Given material:
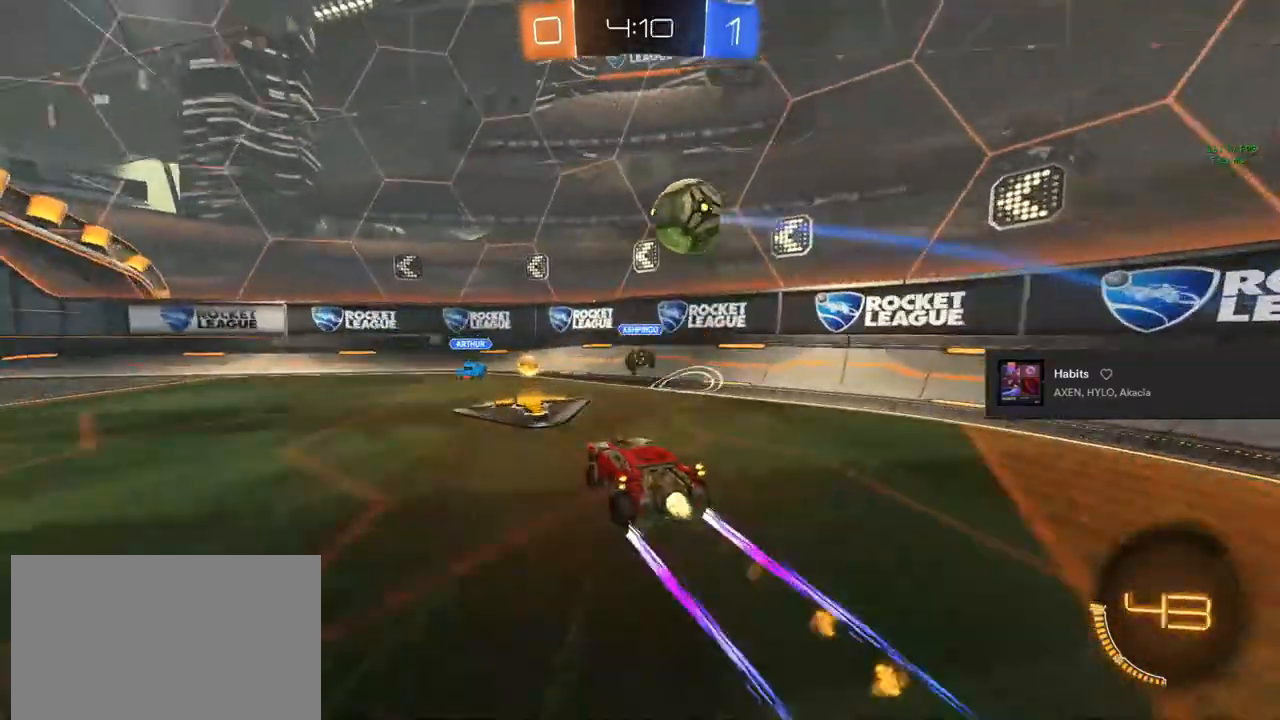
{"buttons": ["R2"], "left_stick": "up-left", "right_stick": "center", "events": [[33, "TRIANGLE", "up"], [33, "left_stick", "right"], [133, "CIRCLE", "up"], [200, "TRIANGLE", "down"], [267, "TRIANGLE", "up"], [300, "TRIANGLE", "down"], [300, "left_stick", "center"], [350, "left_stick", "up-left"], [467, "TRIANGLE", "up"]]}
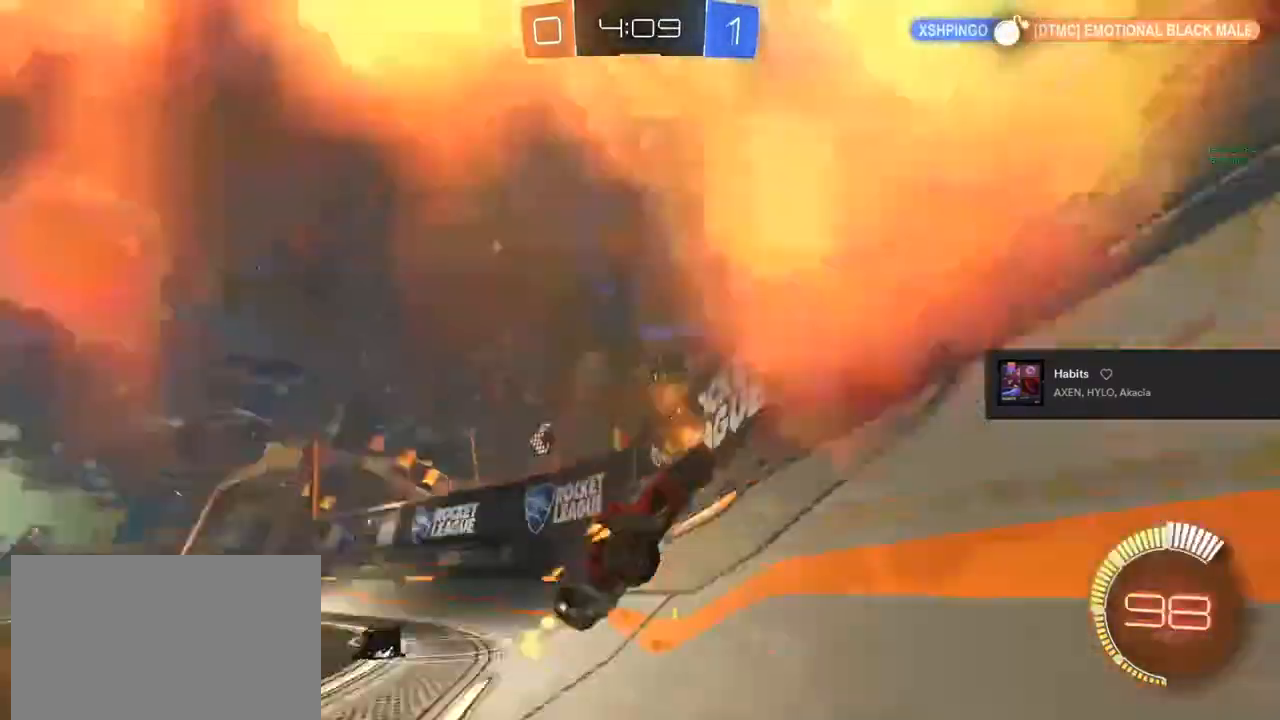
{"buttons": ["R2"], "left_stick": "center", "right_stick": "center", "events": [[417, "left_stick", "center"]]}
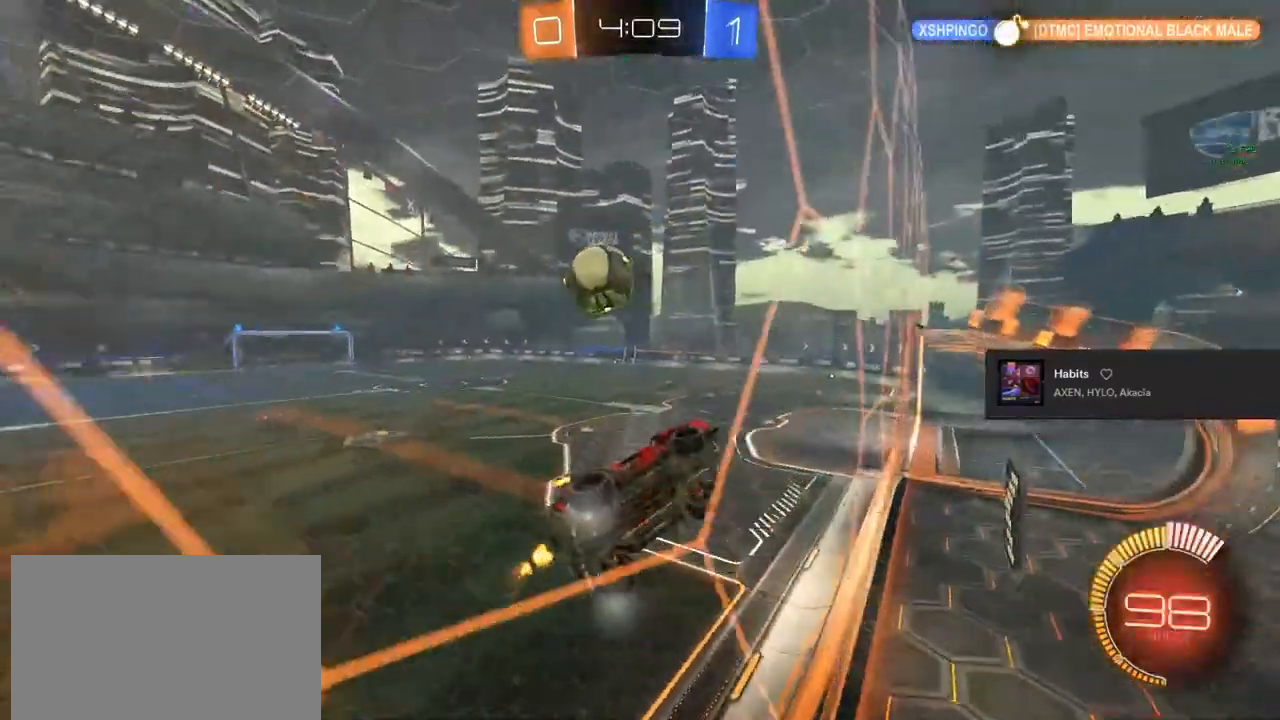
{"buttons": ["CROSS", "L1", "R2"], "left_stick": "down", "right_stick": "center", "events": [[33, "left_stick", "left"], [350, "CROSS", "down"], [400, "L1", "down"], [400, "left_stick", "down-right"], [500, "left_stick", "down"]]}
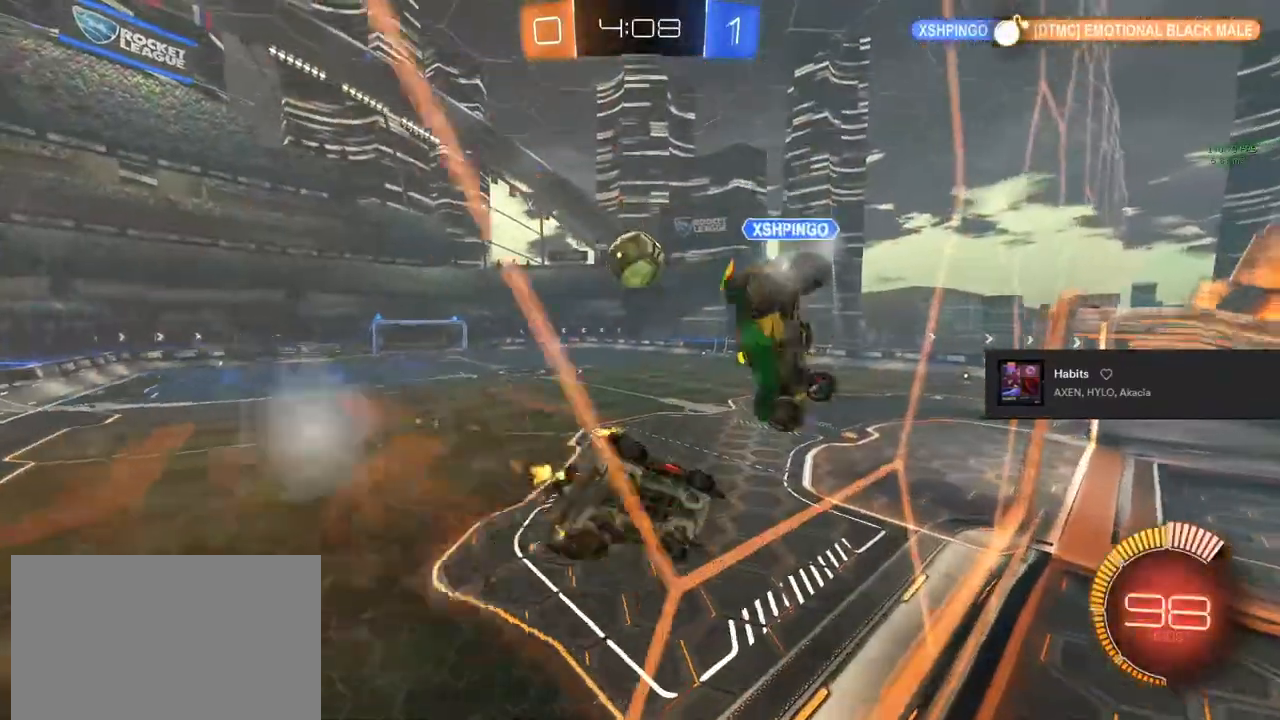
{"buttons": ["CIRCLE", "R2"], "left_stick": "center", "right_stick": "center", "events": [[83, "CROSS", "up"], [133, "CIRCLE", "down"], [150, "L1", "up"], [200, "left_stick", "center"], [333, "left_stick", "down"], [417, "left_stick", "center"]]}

What the exercise asks: Write the data out again exactly, but without its images.

Response area:
{"buttons": ["R2"], "left_stick": "up-left", "right_stick": "center", "events": [[33, "TRIANGLE", "up"], [33, "left_stick", "right"], [133, "CIRCLE", "up"], [200, "TRIANGLE", "down"], [267, "TRIANGLE", "up"], [300, "TRIANGLE", "down"], [300, "left_stick", "center"], [350, "left_stick", "up-left"], [467, "TRIANGLE", "up"]]}
{"buttons": ["R2"], "left_stick": "center", "right_stick": "center", "events": [[417, "left_stick", "center"]]}
{"buttons": ["CROSS", "L1", "R2"], "left_stick": "down", "right_stick": "center", "events": [[33, "left_stick", "left"], [350, "CROSS", "down"], [400, "L1", "down"], [400, "left_stick", "down-right"], [500, "left_stick", "down"]]}
{"buttons": ["CIRCLE", "R2"], "left_stick": "center", "right_stick": "center", "events": [[83, "CROSS", "up"], [133, "CIRCLE", "down"], [150, "L1", "up"], [200, "left_stick", "center"], [333, "left_stick", "down"], [417, "left_stick", "center"]]}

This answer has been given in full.